- **練習問題**:
1 - 藻類に関する文章によると、これまでに産業的に利用されている藻類はおよそ何種か。
2 - 藻類に関する文章では、利用目的ごとに最適な藻類を多くの藻類株の中からスクリーニングする必要があるとしている。その理由を、文章に書かれている内容に沿って1〜3文で説明してください。
3 - 藻類に関する文章を、最後の文の後から書き継ぎなさい。

- **文書の抜粋**:

自然界に存在する藻類は約数十万種と非常に多様性に富んでおり、種ごとに増殖特性や含有成分が大きく異なります。しかし、これまでに産業的に利用されている藻類はその中でもわずか約30種程度であり、自然界の藻類の多様性から考えると、多様な微細藻類資源を十分に活かしきれていません 。
藻類の中には、植物性タンパク質の原料として利用されている大豆(含有量33.8%)*1やえんどう豆(21.7%)*1を超えるたんぱく質含量を誇る(70%)*2ものや、特定の培養条件におくことによって植物性油脂の原料であるゴマ(54%) *1やアブラナ(50%)*1などの種子を超える脂質含量(70%)*2になるものも、さらにカロテノイドなどの有用物質を多く含む藻類もあります。
このような藻類は代替タンパク質としての利用や、バイオ燃料の原料としての利用などが考えられますが、多様な藻類資源の利点を最大限に活かすためには、利用目的ごとに最適な藻類を、より多くの藻類株の中からスクリーニングする必要があります。
私たちは多様な藻類ライブラリーを保有しており、この中から、色、増殖性、たんぱく質含量、脂質含量、カロテノイド含量などを指標として、目的にあった藻類株をスクリーニングしております。

- **保存データ**:
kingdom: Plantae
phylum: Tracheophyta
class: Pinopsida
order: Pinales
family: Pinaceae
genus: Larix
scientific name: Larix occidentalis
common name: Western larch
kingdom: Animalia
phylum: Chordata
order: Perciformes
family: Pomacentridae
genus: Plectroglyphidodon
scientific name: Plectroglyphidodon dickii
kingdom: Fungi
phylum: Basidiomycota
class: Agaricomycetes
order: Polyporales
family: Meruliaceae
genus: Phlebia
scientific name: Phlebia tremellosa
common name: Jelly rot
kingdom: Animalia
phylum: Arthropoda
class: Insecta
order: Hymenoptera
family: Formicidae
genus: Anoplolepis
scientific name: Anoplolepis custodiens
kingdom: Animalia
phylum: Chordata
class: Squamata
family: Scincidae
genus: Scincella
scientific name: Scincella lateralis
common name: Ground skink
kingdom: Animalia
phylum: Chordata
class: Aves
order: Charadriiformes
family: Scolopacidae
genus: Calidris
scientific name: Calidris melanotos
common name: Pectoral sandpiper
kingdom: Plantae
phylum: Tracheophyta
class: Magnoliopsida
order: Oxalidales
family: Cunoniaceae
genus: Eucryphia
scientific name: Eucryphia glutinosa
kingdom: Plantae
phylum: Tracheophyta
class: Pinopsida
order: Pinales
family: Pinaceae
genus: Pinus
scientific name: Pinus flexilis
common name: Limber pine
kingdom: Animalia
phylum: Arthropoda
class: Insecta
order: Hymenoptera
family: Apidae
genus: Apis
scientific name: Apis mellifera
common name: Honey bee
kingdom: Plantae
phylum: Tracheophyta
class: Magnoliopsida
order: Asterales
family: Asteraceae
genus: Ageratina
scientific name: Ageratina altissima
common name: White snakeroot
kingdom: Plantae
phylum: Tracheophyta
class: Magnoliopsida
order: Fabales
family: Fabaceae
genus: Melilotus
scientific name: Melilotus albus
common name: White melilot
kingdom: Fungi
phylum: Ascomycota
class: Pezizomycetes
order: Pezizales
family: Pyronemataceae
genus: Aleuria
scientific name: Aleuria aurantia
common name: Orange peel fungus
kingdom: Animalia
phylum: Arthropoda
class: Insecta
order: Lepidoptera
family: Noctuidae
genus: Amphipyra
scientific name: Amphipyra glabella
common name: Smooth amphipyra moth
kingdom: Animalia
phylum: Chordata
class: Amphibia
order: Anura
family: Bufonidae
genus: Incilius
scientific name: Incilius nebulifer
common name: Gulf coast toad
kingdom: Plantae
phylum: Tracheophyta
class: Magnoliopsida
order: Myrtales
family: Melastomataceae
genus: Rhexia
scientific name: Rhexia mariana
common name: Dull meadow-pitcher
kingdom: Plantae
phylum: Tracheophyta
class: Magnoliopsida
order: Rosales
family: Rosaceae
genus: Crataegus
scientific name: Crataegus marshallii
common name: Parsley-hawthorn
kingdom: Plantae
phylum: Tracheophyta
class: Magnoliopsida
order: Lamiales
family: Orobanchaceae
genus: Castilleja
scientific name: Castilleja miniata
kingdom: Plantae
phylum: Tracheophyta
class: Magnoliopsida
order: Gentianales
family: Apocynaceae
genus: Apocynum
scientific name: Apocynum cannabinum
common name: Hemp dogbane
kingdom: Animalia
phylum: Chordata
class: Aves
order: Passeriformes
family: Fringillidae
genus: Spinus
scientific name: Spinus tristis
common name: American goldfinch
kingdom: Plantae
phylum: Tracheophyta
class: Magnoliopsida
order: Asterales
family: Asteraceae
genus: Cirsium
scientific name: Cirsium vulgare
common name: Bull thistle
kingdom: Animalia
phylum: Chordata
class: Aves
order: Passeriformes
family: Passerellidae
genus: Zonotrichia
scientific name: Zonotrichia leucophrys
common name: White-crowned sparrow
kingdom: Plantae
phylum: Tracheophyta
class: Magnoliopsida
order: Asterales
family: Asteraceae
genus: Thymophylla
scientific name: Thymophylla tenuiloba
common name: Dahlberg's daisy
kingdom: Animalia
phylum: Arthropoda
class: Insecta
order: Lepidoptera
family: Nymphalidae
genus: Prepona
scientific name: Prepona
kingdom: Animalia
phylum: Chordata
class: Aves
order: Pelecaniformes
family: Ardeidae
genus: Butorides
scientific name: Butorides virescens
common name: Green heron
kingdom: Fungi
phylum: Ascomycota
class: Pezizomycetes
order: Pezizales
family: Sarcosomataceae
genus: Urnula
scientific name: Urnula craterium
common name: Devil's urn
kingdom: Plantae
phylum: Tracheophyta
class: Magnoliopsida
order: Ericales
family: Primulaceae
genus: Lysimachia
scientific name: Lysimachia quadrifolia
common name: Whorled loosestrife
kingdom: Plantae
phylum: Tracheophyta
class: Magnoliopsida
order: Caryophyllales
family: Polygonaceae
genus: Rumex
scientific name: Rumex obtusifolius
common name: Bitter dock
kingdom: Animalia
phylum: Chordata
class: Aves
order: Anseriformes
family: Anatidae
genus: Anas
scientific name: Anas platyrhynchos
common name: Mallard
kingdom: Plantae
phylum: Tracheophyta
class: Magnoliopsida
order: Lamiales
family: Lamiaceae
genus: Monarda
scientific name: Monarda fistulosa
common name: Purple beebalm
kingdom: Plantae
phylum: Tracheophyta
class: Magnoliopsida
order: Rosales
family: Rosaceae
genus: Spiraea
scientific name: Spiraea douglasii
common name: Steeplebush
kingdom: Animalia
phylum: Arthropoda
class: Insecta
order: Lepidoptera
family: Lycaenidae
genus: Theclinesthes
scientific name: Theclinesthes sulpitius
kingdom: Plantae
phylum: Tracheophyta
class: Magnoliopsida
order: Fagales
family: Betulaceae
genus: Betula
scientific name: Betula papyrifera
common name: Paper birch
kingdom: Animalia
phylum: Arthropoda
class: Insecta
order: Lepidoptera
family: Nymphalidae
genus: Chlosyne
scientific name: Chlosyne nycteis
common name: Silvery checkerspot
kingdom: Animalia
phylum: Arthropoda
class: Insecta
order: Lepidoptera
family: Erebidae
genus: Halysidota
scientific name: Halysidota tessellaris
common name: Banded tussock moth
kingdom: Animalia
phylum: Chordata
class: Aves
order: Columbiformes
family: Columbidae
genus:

- **解答**:
1 - 約30種程度である。

2 - 多様な藻類資源の利点を最大限に活かすためである。藻類は種ごとに増殖特性や含有成分が大きく異なるため、目的に合った株を多くの株の中から選ぶ必要がある。

3 -
これまでにも、より多くの藻類株をスクリーニングするために、プレートリーダーやセルソーターといった光学機器を用いた高効率なスクリーニング手法*3を新たに開発、藻類ライブラリーの充実を図ってきました。
藻類ライブラリーの中には自然界から分離培養された株だけでなく、重イオンビーム照射等による育種を行った株も含まれており、そういった株の中から脂質蓄積能が強化された株なども複数見出しています。
人生100年時代に突入し、人々の健康寿命への関心が高まっています。我々は藻類にはまだ知られていない機能性があると考え、ヒトの健康への寄与を目的として、藻類ライブラリーの中からヒトの健康に寄与する成分をもつ藻類のスクリーニングおよび機能性成分の同定を進めています。